Our
whole lives, we have grown up with adult’s description of beauty as “it’s
what’s on the inside that counts.” In elementary school, we were told that
everyone was to be included, especially on Valentine’s Day. Like most
classrooms across the country, the rule was, if you were going to give a card
to one person, then you have to give everyone else a card as well but the truth was that if you were pretty your "mailbox" would be overflowing with goodies. Entering
into middle school this same message was implemented into our minds as well,
with signs that read “Don’t judge a book by its cover.” But somewhere along the
way, this idea that beauty was past the surface, was dropped.
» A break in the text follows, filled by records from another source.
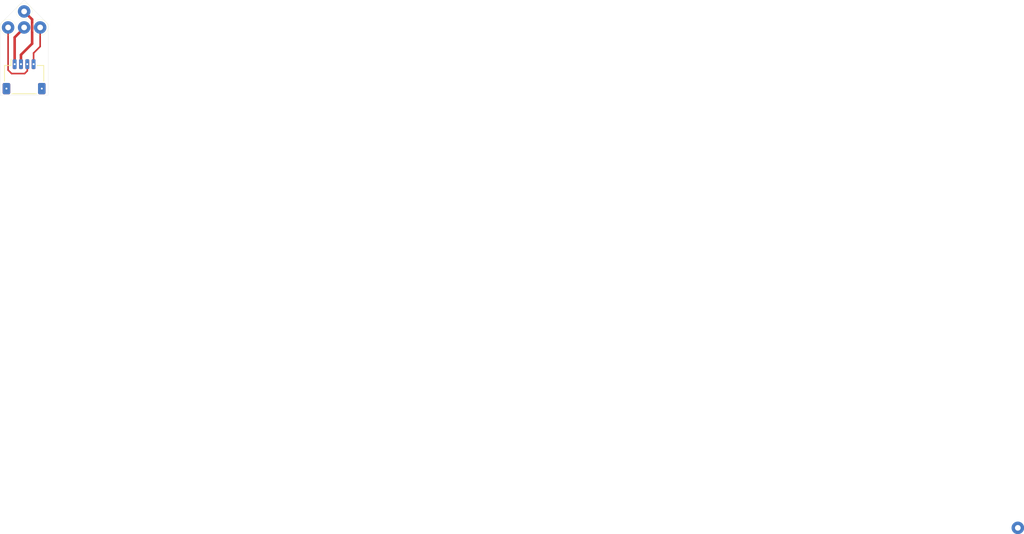
<source format=kicad_pcb>
(kicad_pcb (version 20221018) (generator pcbnew)

  (general
    (thickness 1.6)
  )

  (paper "A4")
  (layers
    (0 "F.Cu" signal)
    (31 "B.Cu" signal)
    (32 "B.Adhes" user "B.Adhesive")
    (33 "F.Adhes" user "F.Adhesive")
    (34 "B.Paste" user)
    (35 "F.Paste" user)
    (36 "B.SilkS" user "B.Silkscreen")
    (37 "F.SilkS" user "F.Silkscreen")
    (38 "B.Mask" user)
    (39 "F.Mask" user)
    (40 "Dwgs.User" user "User.Drawings")
    (41 "Cmts.User" user "User.Comments")
    (42 "Eco1.User" user "User.Eco1")
    (43 "Eco2.User" user "User.Eco2")
    (44 "Edge.Cuts" user)
    (45 "Margin" user)
    (46 "B.CrtYd" user "B.Courtyard")
    (47 "F.CrtYd" user "F.Courtyard")
    (48 "B.Fab" user)
    (49 "F.Fab" user)
    (50 "User.1" user)
    (51 "User.2" user)
    (52 "User.3" user)
    (53 "User.4" user)
    (54 "User.5" user)
    (55 "User.6" user)
    (56 "User.7" user)
    (57 "User.8" user)
    (58 "User.9" user)
  )

  (setup
    (pad_to_mask_clearance 0)
    (pcbplotparams
      (layerselection 0x00010fc_ffffffff)
      (plot_on_all_layers_selection 0x0000000_00000000)
      (disableapertmacros false)
      (usegerberextensions false)
      (usegerberattributes true)
      (usegerberadvancedattributes true)
      (creategerberjobfile true)
      (dashed_line_dash_ratio 12.000000)
      (dashed_line_gap_ratio 3.000000)
      (svgprecision 4)
      (plotframeref false)
      (viasonmask false)
      (mode 1)
      (useauxorigin false)
      (hpglpennumber 1)
      (hpglpenspeed 20)
      (hpglpendiameter 15.000000)
      (dxfpolygonmode true)
      (dxfimperialunits true)
      (dxfusepcbnewfont true)
      (psnegative false)
      (psa4output false)
      (plotreference true)
      (plotvalue true)
      (plotinvisibletext false)
      (sketchpadsonfab false)
      (subtractmaskfromsilk false)
      (outputformat 1)
      (mirror false)
      (drillshape 1)
      (scaleselection 1)
      (outputdirectory "")
    )
  )

  (net 0 "")

  (footprint "pogo:POGO_PAD2" (layer "F.Cu") (at 5.08 0))

  (footprint "pogo:JST_SH_SM04B-SRSS-TB_1x04-1MP_P1.00mm_Horizontal" (layer "F.Cu") (at 2.54 7.8232))

  (footprint "pogo:POGO_PAD2" (layer "F.Cu") (at 160.02 79.375))

  (footprint "pogo:POGO_PAD2" (layer "F.Cu") (at 2.54 0))

  (footprint "pogo:POGO_PAD2" (layer "F.Cu") (at 0 0))

  (footprint "pogo:POGO_PAD2" (layer "F.Cu") (at 2.54 -2.54))

  (gr_circle (center 0 0) (end 1.27 0)
    (stroke (width 0.0254) (type default)) (fill none) (layer "F.SilkS") (tstamp 2040d39c-f428-4159-bcdc-f22970265ff2))
  (gr_circle (center 5.08 0) (end 6.35 0)
    (stroke (width 0.0254) (type default)) (fill none) (layer "F.SilkS") (tstamp 25998762-eafc-48d1-ab41-4487f6d15d98))
  (gr_circle (center 2.54 -2.54) (end 3.81 -2.54)
    (stroke (width 0.0254) (type default)) (fill none) (layer "F.SilkS") (tstamp c96e4b6e-b02b-49aa-bea0-f3641ece9ed5))
  (gr_line (start 6.35 10.7188) (end 6.35 -0.5334)
    (stroke (width 0.0254) (type default)) (layer "Edge.Cuts") (tstamp 0d959a4e-bb36-49f2-b371-1d2de6f1a4a7))
  (gr_line (start 6.35 -0.5334) (end 2.54 -4.3434)
    (stroke (width 0.0254) (type default)) (layer "Edge.Cuts") (tstamp 3c83d2dc-5064-4d40-87d0-42f6049725fb))
  (gr_line (start -1.27 10.7188) (end -1.27 -0.5334)
    (stroke (width 0.0254) (type default)) (layer "Edge.Cuts") (tstamp 6a3e3fb2-6e1b-43eb-8915-f6c06a4b284d))
  (gr_line (start -1.27 -0.5334) (end 2.54 -4.3434)
    (stroke (width 0.0254) (type default)) (layer "Edge.Cuts") (tstamp 9ca91c55-d78c-43c2-aee9-bdc80898584e))
  (gr_line (start -1.27 10.7188) (end 6.35 10.7188)
    (stroke (width 0.0254) (type default)) (layer "Edge.Cuts") (tstamp e8eb6961-b570-4685-9b87-864c4c099ed2))

  (segment (start 3.81 2.5654) (end 2.04 4.3354) (width 0.4064) (layer "F.Cu") (net 0) (tstamp 2123ff55-f61c-4c7b-bdbc-592c28106d16))
  (segment (start 2.04 4.3354) (end 2.04 5.62) (width 0.4064) (layer "F.Cu") (net 0) (tstamp 213145c0-bb5c-4dd1-8221-fa215b12af65))
  (segment (start 4.04 5.62) (end 4.04 4.0626) (width 0.254) (layer "F.Cu") (net 0) (tstamp 3aac2218-77ea-4d1d-95e1-3f01c0961007))
  (segment (start 4.04 4.0626) (end 5.08 3.0226) (width 0.254) (layer "F.Cu") (net 0) (tstamp 4f81ddab-ee66-436d-b89d-2f71e3860e5e))
  (segment (start 3.048 5.8312) (end 3.048 6.858) (width 0.254) (layer "F.Cu") (net 0) (tstamp 63c1da01-6701-4310-a095-c66455f4f5d2))
  (segment (start 3.81 2.5654) (end 3.81 -1.27) (width 0.4064) (layer "F.Cu") (net 0) (tstamp 88db0803-1d7f-4af0-9124-873821650374))
  (segment (start 3.81 -1.27) (end 2.54 -2.54) (width 0.4064) (layer "F.Cu") (net 0) (tstamp 8e8fd300-6f95-4215-92ab-274f5b364c80))
  (segment (start 0 6.7564) (end 0 0) (width 0.254) (layer "F.Cu") (net 0) (tstamp 9f3dfa7b-4f8f-44f1-9432-c162dcb81fee))
  (segment (start 1.04 5.62) (end 1.04 1.5762) (width 0.4064) (layer "F.Cu") (net 0) (tstamp a4d4622c-ad45-4edc-9c37-acc4293a48a2))
  (segment (start 3.048 6.8834) (end 2.6162 7.3152) (width 0.254) (layer "F.Cu") (net 0) (tstamp bd714618-05d9-4df4-9fbf-f510b4d3a43f))
  (segment (start 5.08 3.0226) (end 5.08 0) (width 0.254) (layer "F.Cu") (net 0) (tstamp c36f3987-ec20-4f47-aaeb-c9a006eb12c9))
  (segment (start 2.6162 7.3152) (end 0.5588 7.3152) (width 0.254) (layer "F.Cu") (net 0) (tstamp cab0750a-caa5-47ce-ab11-4465ecdc33ff))
  (segment (start 1.04 1.5762) (end 2.54 0.0762) (width 0.4064) (layer "F.Cu") (net 0) (tstamp d1380a31-5d7b-4ef9-a71e-2b84746292ec))
  (segment (start 0.5588 7.3152) (end 0 6.7564) (width 0.254) (layer "F.Cu") (net 0) (tstamp e85abc8b-1c64-4f0a-808b-92383ab5d91f))
  (segment (start 2.54 0.0762) (end 2.54 0) (width 0.4064) (layer "F.Cu") (net 0) (tstamp f5197f9b-642a-4216-9225-f60b45ac8c99))

)

</source>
For most girls
(and guys), the idealized image of beauty is to look like the model, Gisele
Bündchen or soccer superstar, David Beckham. Drastic measures are taken to
obtain this idealized image of beauty. Eye brows are waxed, faces re-sculpted,
breast enhanced, and extreme dieting measures taken. But what if beauty truly
is “what’s on the inside that counts?”
Once
the superficiality of looks and images are cast aside, beauty becomes something
much more capturing and intimate. Ask any man truly in love with his wife what
makes her most beautiful and I doubt he would say her looks. Actress Amanda
Peet, puts it well “Beauty is only skin deep. If you go
after someone just because she's beautiful but don't have anything to talk
about, it's going to get boring fast.” Beauty
is the mother who hasn’t slept in weeks but still gets up in the middle of the
night to check on her sleeping baby. Beauty is the flower that grows through
the weeds, or even the weeds themselves, that have suffered much and still
manage to grow. Beauty is the stars in the sky, which manage to shine bright,
even on the darkest nights. Beauty is the giggle of a baby. Beauty is you.
In
a society where so much focus is place on beauty, it’s dangerous to break away
from the norm. Putting focus on looks
isn’t bad but the real danger comes when outer beauty is placed on a much
higher pedestal. True beauty is more than a size two jeans or having the
clearest skin. Beauty is generosity and good will to neighbors. Beauty is a
smile. Beauty is dancing in the rain. Beauty is not caring whose watching.
Beauty is confidence. Beauty is you.
Sometimes
true beauty is hard to come by. It’s not easy to discover what true beauty is
because, often the definition of it is so obscure. Conformity and fitting in is
most important to the superficial idea of beauty, but true beauty is much more.
True beauty is the willingness to take a stand for something, it’s the ability
to laugh and be real. True beauty can’t be confined to a set of standards in
which a few select people decide what’s beautiful and what’s not. Beauty isn’t
pain. It doesn’t require lipstick. It doesn’t need to be bought. Beauty only
needs to be brought out into the open. Beauty from the inside isn’t a norm in
society. Walls have to be torn down. People need to see that beauty is more
than being voted sexiest man or women alive. Those who go against the norms of
society have always been thought to weird or strange but who know, maybe once
and for all, it truly will be “what’s on the inside that counts.”